The Edinburgh-based company yesterday obtained approval to add two 800 killowatt Oyster machines to an existing device at the European Marine Energy Centre (EMEC) at Billia Croo, Orkney, taking the total project capacity to 2.4MW.

The demonstrators will become the first near shore wave array in Scotland to be connected to the National Grid, and will supply enough electricity to power more than 1,000 homes, Energy Minister Fergus Ewing said.

"Scotland is in the midst of a renewables revolution, and it is innovation and creativity such as that behind the Oyster device which will help us meet our ambitious renewable electricity targets and help us reindustrialise Scotland," he added.

Martin McAdam, chief executive of Aquamarine, said timely planning approval was vital if marine energy developers were to accelerate the rollout of emerging wave and tidal energy arrays.

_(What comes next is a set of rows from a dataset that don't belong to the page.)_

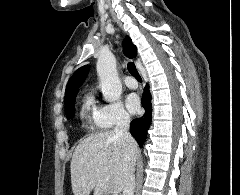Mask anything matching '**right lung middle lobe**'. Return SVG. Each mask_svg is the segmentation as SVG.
Returning a JSON list of instances; mask_svg holds the SVG:
<instances>
[{
	"label": "right lung middle lobe",
	"instance_id": "1",
	"mask_svg": "<svg viewBox=\"0 0 240 195\" xmlns=\"http://www.w3.org/2000/svg\"><path fill=\"white\" fill-rule=\"evenodd\" d=\"M74 106H75V101L71 102L70 105L65 107V113L67 119H73L74 117Z\"/></svg>",
	"mask_w": 240,
	"mask_h": 195
}]
</instances>
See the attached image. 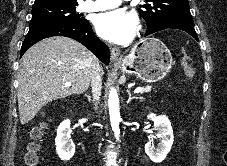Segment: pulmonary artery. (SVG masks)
<instances>
[{
    "mask_svg": "<svg viewBox=\"0 0 227 166\" xmlns=\"http://www.w3.org/2000/svg\"><path fill=\"white\" fill-rule=\"evenodd\" d=\"M123 1L127 0H89L81 5V9L88 12L109 10L118 7Z\"/></svg>",
    "mask_w": 227,
    "mask_h": 166,
    "instance_id": "e3ab8cb5",
    "label": "pulmonary artery"
}]
</instances>
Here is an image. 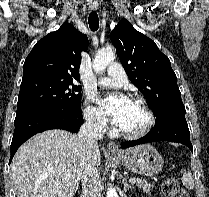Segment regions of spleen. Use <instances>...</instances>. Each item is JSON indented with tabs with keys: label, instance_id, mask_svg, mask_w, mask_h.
<instances>
[{
	"label": "spleen",
	"instance_id": "3e777b00",
	"mask_svg": "<svg viewBox=\"0 0 209 197\" xmlns=\"http://www.w3.org/2000/svg\"><path fill=\"white\" fill-rule=\"evenodd\" d=\"M182 172H183V177H182L183 185L189 190L193 189L194 179L192 177V174L190 172H187L185 169H183Z\"/></svg>",
	"mask_w": 209,
	"mask_h": 197
}]
</instances>
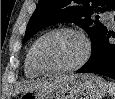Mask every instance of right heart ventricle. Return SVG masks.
<instances>
[{"label":"right heart ventricle","instance_id":"right-heart-ventricle-1","mask_svg":"<svg viewBox=\"0 0 115 99\" xmlns=\"http://www.w3.org/2000/svg\"><path fill=\"white\" fill-rule=\"evenodd\" d=\"M24 73H25L26 77H28L30 79H34V78L40 77L42 75V73L39 72L33 64L32 47H30V49L28 50L26 57H25Z\"/></svg>","mask_w":115,"mask_h":99}]
</instances>
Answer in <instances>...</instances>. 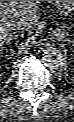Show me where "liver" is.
<instances>
[{
  "label": "liver",
  "instance_id": "obj_1",
  "mask_svg": "<svg viewBox=\"0 0 74 122\" xmlns=\"http://www.w3.org/2000/svg\"><path fill=\"white\" fill-rule=\"evenodd\" d=\"M40 1H1L0 4V44L6 43L13 30L11 21L14 19H24L28 30H33L38 25L40 16Z\"/></svg>",
  "mask_w": 74,
  "mask_h": 122
}]
</instances>
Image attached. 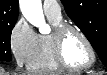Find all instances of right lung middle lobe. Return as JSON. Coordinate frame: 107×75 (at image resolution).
<instances>
[{
  "label": "right lung middle lobe",
  "mask_w": 107,
  "mask_h": 75,
  "mask_svg": "<svg viewBox=\"0 0 107 75\" xmlns=\"http://www.w3.org/2000/svg\"><path fill=\"white\" fill-rule=\"evenodd\" d=\"M15 23L0 25V60L11 61L10 39Z\"/></svg>",
  "instance_id": "dd1d6c3e"
}]
</instances>
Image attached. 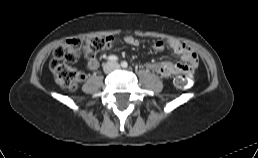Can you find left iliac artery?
<instances>
[{"instance_id":"obj_1","label":"left iliac artery","mask_w":258,"mask_h":158,"mask_svg":"<svg viewBox=\"0 0 258 158\" xmlns=\"http://www.w3.org/2000/svg\"><path fill=\"white\" fill-rule=\"evenodd\" d=\"M121 66H122L123 68H127V67H128V63H127L126 61H123V62L121 63Z\"/></svg>"}]
</instances>
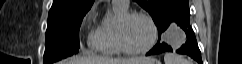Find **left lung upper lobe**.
I'll return each instance as SVG.
<instances>
[{"label": "left lung upper lobe", "instance_id": "left-lung-upper-lobe-1", "mask_svg": "<svg viewBox=\"0 0 242 64\" xmlns=\"http://www.w3.org/2000/svg\"><path fill=\"white\" fill-rule=\"evenodd\" d=\"M152 16L158 28V42L171 23L190 16L188 0H134Z\"/></svg>", "mask_w": 242, "mask_h": 64}]
</instances>
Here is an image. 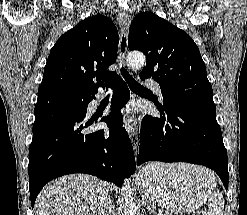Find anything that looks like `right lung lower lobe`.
I'll list each match as a JSON object with an SVG mask.
<instances>
[{
    "label": "right lung lower lobe",
    "mask_w": 247,
    "mask_h": 215,
    "mask_svg": "<svg viewBox=\"0 0 247 215\" xmlns=\"http://www.w3.org/2000/svg\"><path fill=\"white\" fill-rule=\"evenodd\" d=\"M111 100V113L101 121L107 129L94 130L97 119H88L94 92L73 97L49 87H39L35 105L33 139L29 149V190L32 208L43 186L70 173H87L121 186L136 164L120 109L130 91L120 78Z\"/></svg>",
    "instance_id": "98d812e1"
}]
</instances>
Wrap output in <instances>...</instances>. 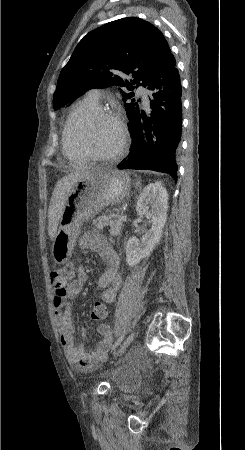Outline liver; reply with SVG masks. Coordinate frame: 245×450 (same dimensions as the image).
<instances>
[{"label": "liver", "mask_w": 245, "mask_h": 450, "mask_svg": "<svg viewBox=\"0 0 245 450\" xmlns=\"http://www.w3.org/2000/svg\"><path fill=\"white\" fill-rule=\"evenodd\" d=\"M95 169H82L71 172L56 183L48 209V234L55 238L57 227L73 185L80 179L91 175Z\"/></svg>", "instance_id": "1"}]
</instances>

"A clear pathway to all the necessary permits for marine energy development is one of the critical enablers for a business such as ours, and countries that lack a transparent and timely system will fall behind," he warned.

An Aquamarine spokesman told BusinessGreen that the company would now start work on building the machines so they can be installed later this year.

He added that two additional monopiles were sunk alongside the existing device, reducing the amount of construction work that will be required to install the new systems.

The project will also pave the way for Aquamarine to gain all the necessary consents for a 200MW commercial wave energy site off the coast of Orkney, and a 40MW site off the Isle of Lewis.

The news was welcomed by Dr Dan Barlow, head of policy of WWF Scotland, who hailed the project as a major milestone for Scotland's emerging green economy.

"Scotland is well ahead of the game in developing wave power and this technology has the potential to be of global significance in our efforts to tackle climate change and offers huge export benefits too," he said.

"Alongside energy saving measures, marine renewables will have a critical role to play in helping reduce climate emissions as we phase out polluting fossil fuels and nuclear power.

"With careful planning we can harness Scotland's wave and tidal energy to help cut our climate emissions, while safeguarding the nation's tremendous marine environment."